All testing for OD revealed normal findings with 20/20 uncorrected visual acuity. OS had no light perception with 4+ afferent pupillary defect (APD). Severe vascularized opacification was found on the OS cornea with multiple areas of elevation and uveal show. A tube shunt was observed superior nasally, but unable to assess patency. The intraocular pressure was 13 mmHg and 20 mmHg for OD and OS, respectively. Dilated fundus examination for OS was not able to be viewed. B-scan ultrasonography was performed and found vitreous degeneration with a grossly flat retina.

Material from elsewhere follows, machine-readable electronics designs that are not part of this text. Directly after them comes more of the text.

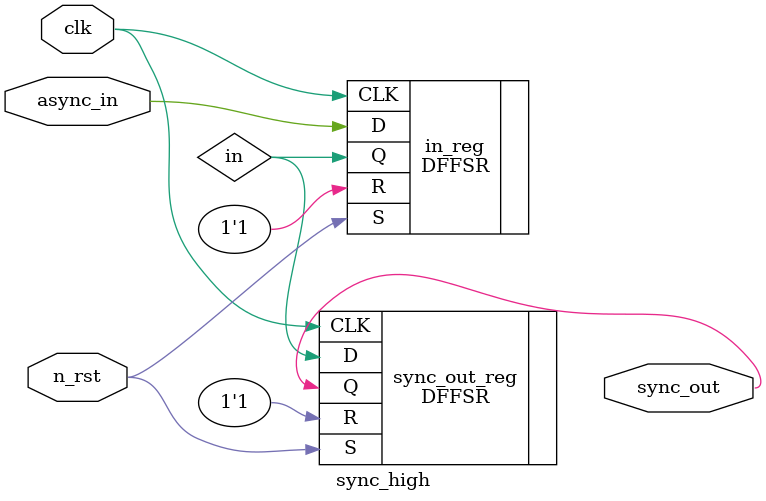
<source format=v>


module sync_high ( clk, n_rst, async_in, sync_out );
  input clk, n_rst, async_in;
  output sync_out;
  wire   in;

  DFFSR in_reg ( .D(async_in), .CLK(clk), .R(1'b1), .S(n_rst), .Q(in) );
  DFFSR sync_out_reg ( .D(in), .CLK(clk), .R(1'b1), .S(n_rst), .Q(sync_out) );
endmodule


</source>
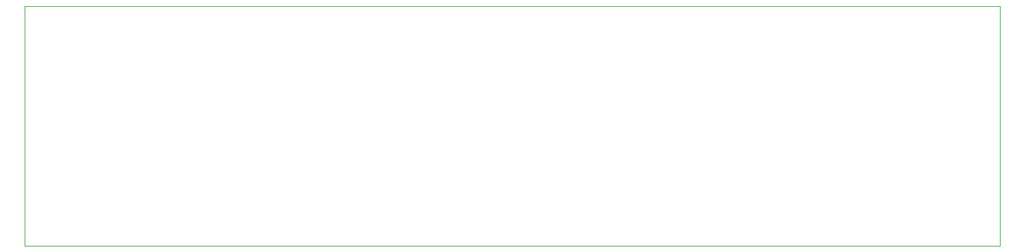
<source format=gbr>
%TF.GenerationSoftware,KiCad,Pcbnew,8.0.4+dfsg-1*%
%TF.CreationDate,2025-02-17T18:06:49+01:00*%
%TF.ProjectId,nixie-clock-tubes,6e697869-652d-4636-9c6f-636b2d747562,rev?*%
%TF.SameCoordinates,Original*%
%TF.FileFunction,Profile,NP*%
%FSLAX46Y46*%
G04 Gerber Fmt 4.6, Leading zero omitted, Abs format (unit mm)*
G04 Created by KiCad (PCBNEW 8.0.4+dfsg-1) date 2025-02-17 18:06:49*
%MOMM*%
%LPD*%
G01*
G04 APERTURE LIST*
%TA.AperFunction,Profile*%
%ADD10C,0.050000*%
%TD*%
G04 APERTURE END LIST*
D10*
X77000000Y-87000000D02*
X77000000Y-120000000D01*
X77000000Y-120000000D02*
X211000000Y-120000000D01*
X211000000Y-120000000D02*
X211000000Y-87000000D01*
X211000000Y-87000000D02*
X77000000Y-87000000D01*
M02*

</source>
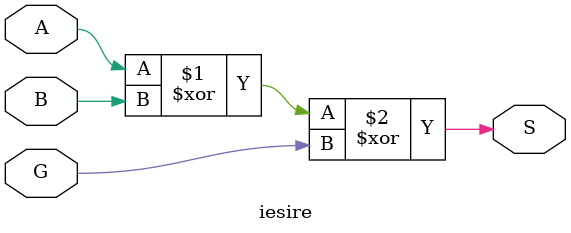
<source format=v>
`timescale 1ns / 1ps


module iesire(
    input A,
    input B,
    input G,
    output S
    );
    
    assign S = (A ^ B) ^ G;
endmodule

</source>
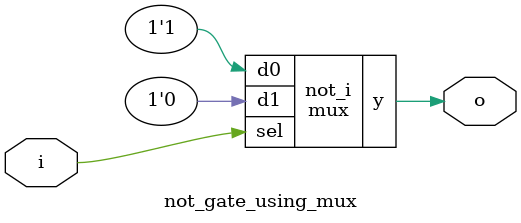
<source format=sv>

module mux
(
  input  d0, d1,
  input  sel,
  output y
);

  assign y = sel ? d1 : d0;

endmodule

//----------------------------------------------------------------------------
// Task
//----------------------------------------------------------------------------

module not_gate_using_mux
(
    input  i,
    output o
);

  // Task:
  // Implement not gate using instance(s) of mux,
  // constants 0 and 1, and wire connections
  mux not_i
  (
  	.d0(1'd1),
  	.d1(1'd0),
  	.sel(i),
  	.y(o)
  );

endmodule

</source>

Figures 1 and 2 show the patient in primary and downgaze, respectively. Figures 3 and 4 demonstrate the corneal staphyloma using anterior segment optical coherence tomography. This patient was diagnosed with corneal staphyloma and minor scleromalacia secondary to surgical complications from fetal alcohol syndrome. She deferred enucleation and/or ocular prosthetic consult.

Discussion

Fetal alcohol syndrome can cause several teratogens such as learning disabilities, dysmorphisms, growth retardation, and central nervous system deficiencies.¹ Ocular findings may include one or more of the following: strabismus, coloboma, microphthalmia, blepharoptosis, hypertelorism, epicanthus, and shortened palpebral fissures.¹ Treatment for corneal staphyloma is usually geared toward evisceration or enucleation.² Penetrating corneal transplants may be successful in mild forms, but graft failure is high in more advanced cases.² It is uncertain whether the corneal staphyloma occurred from surgical complications or congenital glaucoma in this patient. For patients who defer enucleation, an ocular prosthetic (scleral shell) may improve cosmesis. Soft ocular prosthetics may not fit appropriately due to the irregular curvature of the anterior segment.

Conclusion

Fetal alcohol syndrome can cause many developmental deformities including ocular involvement. Surgical interventional may resolve most minor ocular disease. However, repeated ocular surgeries increase the risk of complications including loss of vision or disfigurement.

References

1. Abdelrahman A, Conn R. Eye abnormalities in fetal alcohol syndrome. Ulster Med J. 2009 Sep;78:164-165.
2. Wan Y, Xiao G, Yu T, Zhang P, Hong J. Histopathological examination of congenital corneal staphyloma and prognosis after penetrating keratoplasty. Medicine (Baltimore). 2020 Oct 2;99:e21892.